Adam and Meghan wanted to find a suitably Rock n Roll venue for their alternative wedding in Phoenix. After a long search they eventually came across The Duce which ticked all their boxes! “We wanted the wedding to let us shine through”, began the bride. “We didn’t want a particular theme. When we were looking at wedding venues, we wanted something that was already us. In Phoenix, there are tons of country clubs and botanical gardens. But none of that really fit who Adam and I are. It was to the point that it was bumming us out that we weren’t able to find something in our budget that fit us. We had heard about The Duce through a friend, so we went to check it out.”
“The minute we walked in, we knew it would be perfect. There was Motown playing in the background, an outside bar, a boxing ring and a large indoor area that was filled with yard games – which is where the actual ceremony was held. It is a restaurant, but on the weeknights has swing lessons for the public. The boxing ring is actually used; the owner and some other boxers work out there!”
Abbie and Daniel were married at The Paintworks in Bristol, a converted industrial building in the city’s creative quarter. They didn’t set out to have a theme but the bride’s outfit was quite 50s, they served fish n chips and had an ice cream tricycle for desert, and they had a DJ who played only 90s music – so I guess you could say the wedding was all the things they liked!
“We knew our wedding had to have a few vital things – a fun, a relaxed atmosphere, the best DJ ever, a 50s prom dress as a wedding dress, hot-rods and friends and family”, Abbie explained. “This was the inspiration for how we wanted our day to look and feel.”

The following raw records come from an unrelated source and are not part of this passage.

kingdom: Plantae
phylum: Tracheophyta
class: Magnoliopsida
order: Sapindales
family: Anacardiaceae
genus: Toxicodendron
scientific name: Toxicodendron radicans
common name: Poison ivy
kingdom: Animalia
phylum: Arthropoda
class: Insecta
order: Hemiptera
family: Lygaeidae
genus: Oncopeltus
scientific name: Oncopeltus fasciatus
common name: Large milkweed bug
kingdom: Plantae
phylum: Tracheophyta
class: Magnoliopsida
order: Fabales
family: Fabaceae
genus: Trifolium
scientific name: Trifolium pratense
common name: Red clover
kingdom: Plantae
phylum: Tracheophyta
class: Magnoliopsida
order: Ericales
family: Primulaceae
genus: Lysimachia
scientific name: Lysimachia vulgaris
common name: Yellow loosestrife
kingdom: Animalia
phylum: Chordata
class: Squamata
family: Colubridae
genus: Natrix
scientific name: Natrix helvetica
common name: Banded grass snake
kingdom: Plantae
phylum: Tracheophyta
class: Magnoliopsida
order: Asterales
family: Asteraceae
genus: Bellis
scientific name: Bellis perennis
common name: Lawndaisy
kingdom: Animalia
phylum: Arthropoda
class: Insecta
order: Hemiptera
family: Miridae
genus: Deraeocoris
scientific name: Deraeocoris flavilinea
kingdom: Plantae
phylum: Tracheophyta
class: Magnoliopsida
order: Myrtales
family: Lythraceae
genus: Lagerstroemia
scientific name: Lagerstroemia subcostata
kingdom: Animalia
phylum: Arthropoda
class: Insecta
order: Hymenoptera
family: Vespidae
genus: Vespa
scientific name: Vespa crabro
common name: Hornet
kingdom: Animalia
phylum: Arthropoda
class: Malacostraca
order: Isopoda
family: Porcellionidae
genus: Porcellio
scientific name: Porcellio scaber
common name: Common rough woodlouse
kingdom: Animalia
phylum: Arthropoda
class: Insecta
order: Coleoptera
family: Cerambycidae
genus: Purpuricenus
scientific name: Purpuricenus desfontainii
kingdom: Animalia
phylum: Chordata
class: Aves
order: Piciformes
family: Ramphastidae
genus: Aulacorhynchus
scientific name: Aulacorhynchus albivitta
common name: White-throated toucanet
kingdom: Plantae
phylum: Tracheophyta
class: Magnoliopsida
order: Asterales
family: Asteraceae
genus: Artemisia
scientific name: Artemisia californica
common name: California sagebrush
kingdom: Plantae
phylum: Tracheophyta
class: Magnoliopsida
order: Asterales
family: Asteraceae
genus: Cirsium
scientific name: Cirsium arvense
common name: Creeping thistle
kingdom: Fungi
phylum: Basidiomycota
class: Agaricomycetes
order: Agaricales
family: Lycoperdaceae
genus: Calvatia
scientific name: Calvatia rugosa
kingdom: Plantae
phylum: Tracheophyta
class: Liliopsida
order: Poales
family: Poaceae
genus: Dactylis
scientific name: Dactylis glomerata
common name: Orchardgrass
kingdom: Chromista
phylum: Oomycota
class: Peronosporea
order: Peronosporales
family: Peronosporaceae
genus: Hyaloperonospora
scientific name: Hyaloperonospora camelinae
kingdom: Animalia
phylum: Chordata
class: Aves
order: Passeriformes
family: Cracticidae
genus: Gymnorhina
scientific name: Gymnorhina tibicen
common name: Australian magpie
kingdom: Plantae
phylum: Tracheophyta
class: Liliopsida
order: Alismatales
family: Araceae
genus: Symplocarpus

“We made the details quirky to match our personalities. For example we had a bottle of orange squash on every table because Daniel doesn’t drink and we had tea cups and saucers from charity shops which we made into candles to light up the tables. I also found a broken typewriter in a charity shop, fixed it and it became our guest book. We used our childhood Lego toys as cake toppers and had enough sweets to send everyone crazy on sugar. We invited all our family and friend’s children so made sure they were well occupied with a giant Jenga, hula hoops, space hoppers, connect four and a bouncy castle.”